Las recientes declaraciones de Juan Verde van en esa línea y él viene con la misión de utilizar Canarias como plataforma para las inversiones de Estados Unidos. Eso hay que aprovecharlo. Por primera vez hay posibilidad de ser esa plataforma de la que tanto hemos hablado. Bienvenido, por tanto, Mister Marshall, pero Mister Marshall no nos va a regalar nada. Nos va a ayudar a trabajar. Ejemplos hay muchos por el mundo pero el que me ha impactado es Dubai, que no es un emirato que tenga muchas reservas petrolíferas, pero que se ha convertido en la plataforma occidental en la zona, en el centro de operaciones de todas las compañías habidas y por haber que operan a nivel internacional. Y Dubai también tiene mucho turismo. Nosotros que tenemos buscar otra actividad con tanta importancia como el turismo».

n El mito del Círculo y el sanedrín. «A todo el mundo le cuelgan un sambenito... Le puedo decir que el Círculo de Empresarios no es más que un grupo reducido, 22 personas, que tenemos nuestras empresas, con las responsabilidades que eso supone en la economía y que son elegidas sin tener en cuenta ni su situación política. Si alguien tiene el carnet de un partido, eso nos importa un bledo. Los que nos sentamos allí nos dedicamos a reflexionar sobre el pasado, el presente y el futuro de Canarias y cada cierto tiempo salimos a la luz pública a dar una opinión. El Círculo no hace negocio como tal. Sólo debate: invita a personas que nos parecen interesantes para enriquecernos como personas y empresarios. A nuestras reuniones han ido profesores, políticos, el obispo...».

n La Isla y la Región. «En el Círculo nos preocupa toda Canarias. Yo soy regionalista por múltiples razones, entre otras porque mi economía no está en una isla exclusivamente. Que es bueno un equilibrio, sí, pero no habría necesidad de entrar en ese debate si tuviéramos un Estatuto adecuado. Lo que más preocupa no es quién se lleva el gato al agua, porque lo que pasa en un sitio, beneficia al otro. Al final todo esto son vasos comunicantes.

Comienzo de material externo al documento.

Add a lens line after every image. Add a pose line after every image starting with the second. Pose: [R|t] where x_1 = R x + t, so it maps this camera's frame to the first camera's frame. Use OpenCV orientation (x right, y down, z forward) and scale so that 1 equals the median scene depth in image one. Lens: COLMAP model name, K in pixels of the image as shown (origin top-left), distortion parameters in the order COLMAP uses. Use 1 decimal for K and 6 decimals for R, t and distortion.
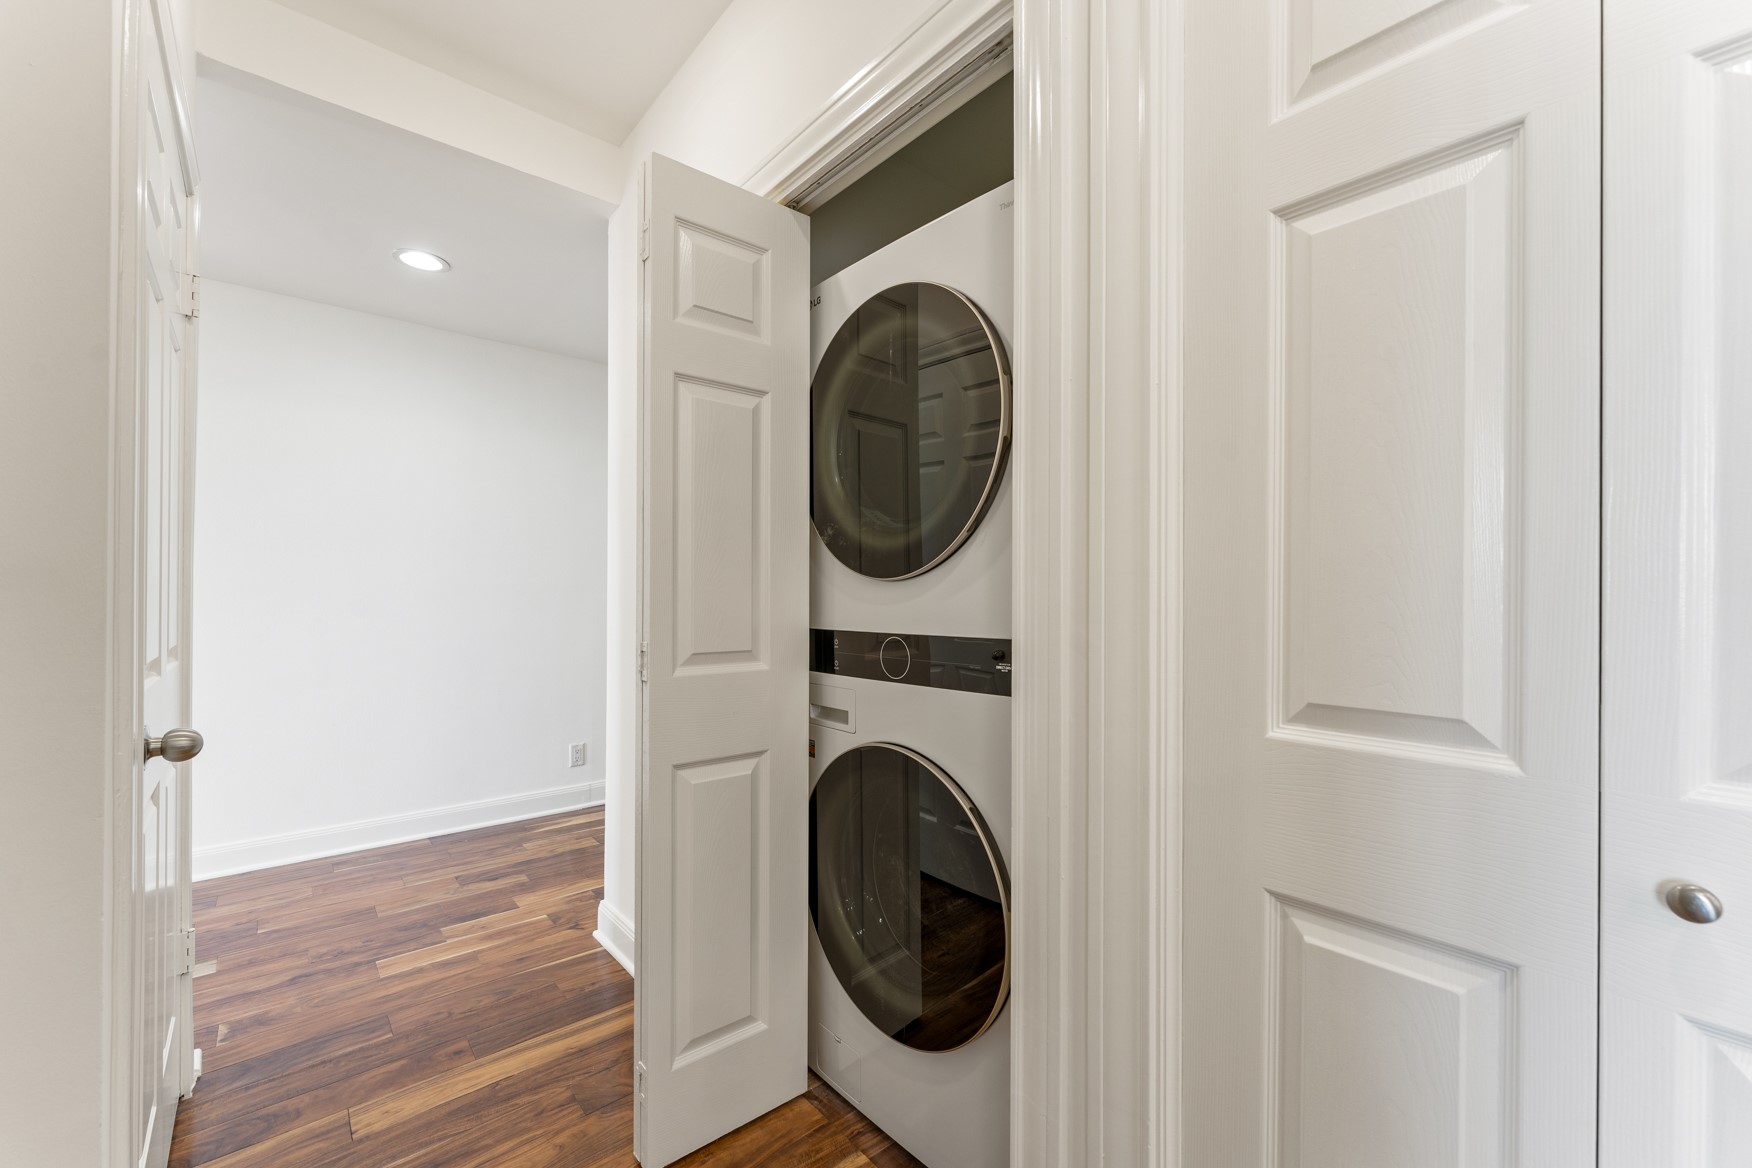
lens RADIAL K [[700.5, 0, 880.0], [0, 700.5, 590.1], [0, 0, 1]] dist [-0.001372, -0.000345]
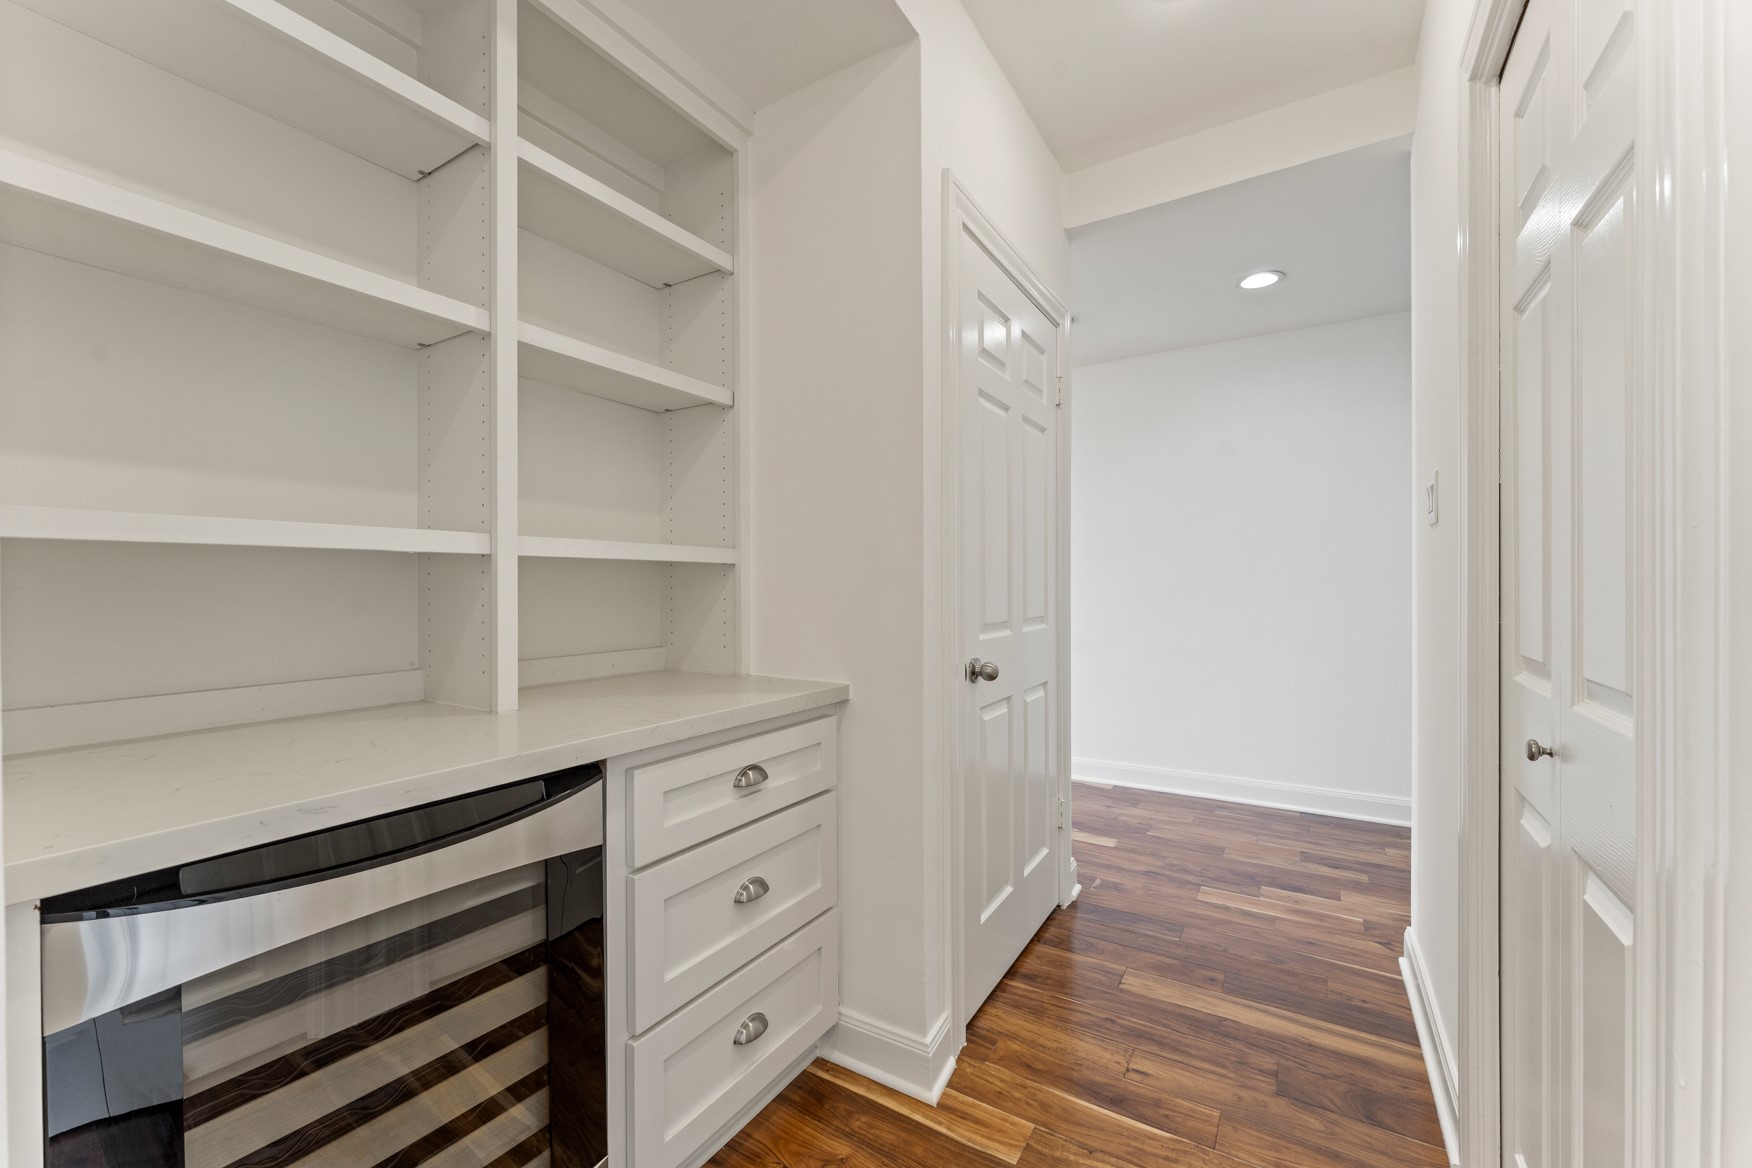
lens RADIAL K [[700.5, 0, 878.5], [0, 700.5, 586.0], [0, 0, 1]] dist [-0.001372, -0.000345]
pose [[0.304513, -0.002718, -0.952504, 0.353022], [0.012240, 0.999925, 0.001060, 0.003594], [0.952430, -0.011982, 0.304523, 0.138855]]
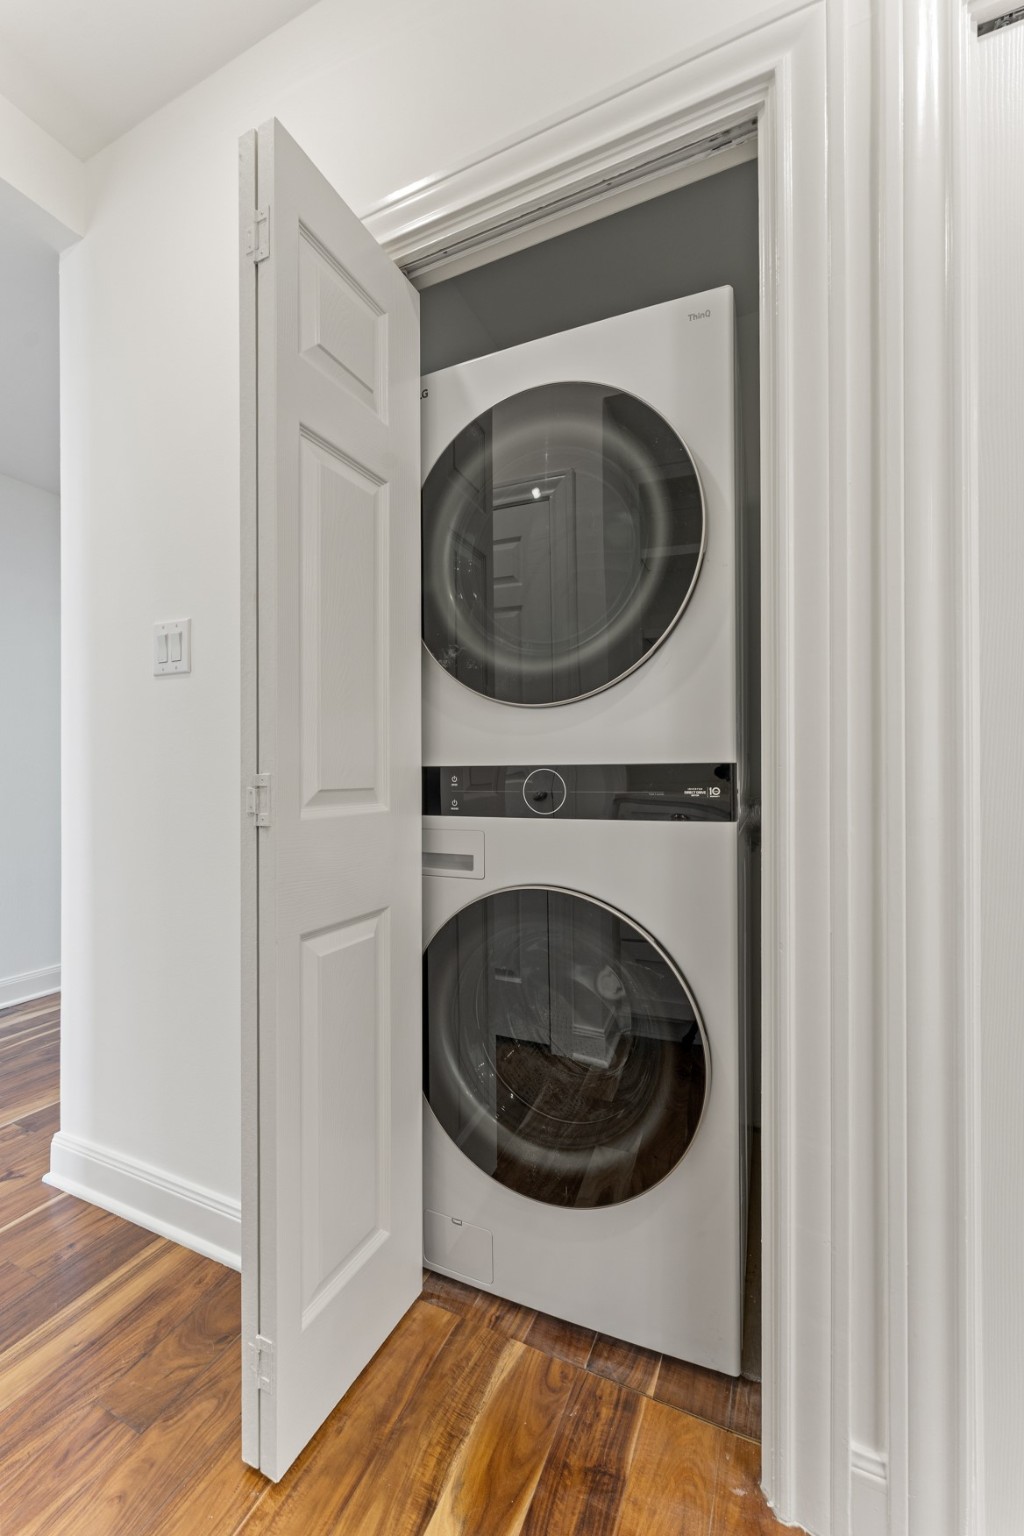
lens RADIAL K [[614.1, 0, 517.9], [0, 614.1, 770.5], [0, 0, 1]] dist [-0.001372, -0.000345]
pose [[0.909953, -0.005590, 0.414674, -0.305976], [0.003599, 0.999978, 0.005582, 0.057224], [-0.414696, -0.003587, 0.909953, 0.247789]]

Me preocupa más el mal uso de los fondos públicos».

de siete palmas a la pardilla
La conversación con Sergio Alonso se inició en Siete Palmas, en su coche, de camino a La Pardilla, en Telde, para ver un solar que acogerá el centro logístico, las oficinas, la escuela de formación y los servicios de recambios del grupo Domingo Alonso, que cuenta con 701 empleos directos y un volumen de negocio de 520 millones de euros. ¿Para cuándo ese centro? Según Sergio Alonso, «la rapidez del proyecto dependerá de los obstáculos que ponga el Ayuntamiento». Luego la entrevista prosiguió en su despacho, en Siete Palmas, un espacio amplio, de decoración casi minimalista, en el que sobresale una caricatura realizada por Manolo Padrón, un cuadro con imágenes de coches del siglo pasado y, al fondo, una cafetera que, como adelantó el entrevistado, hace un buen café. Al calor del mismo habló durante casi dos horas.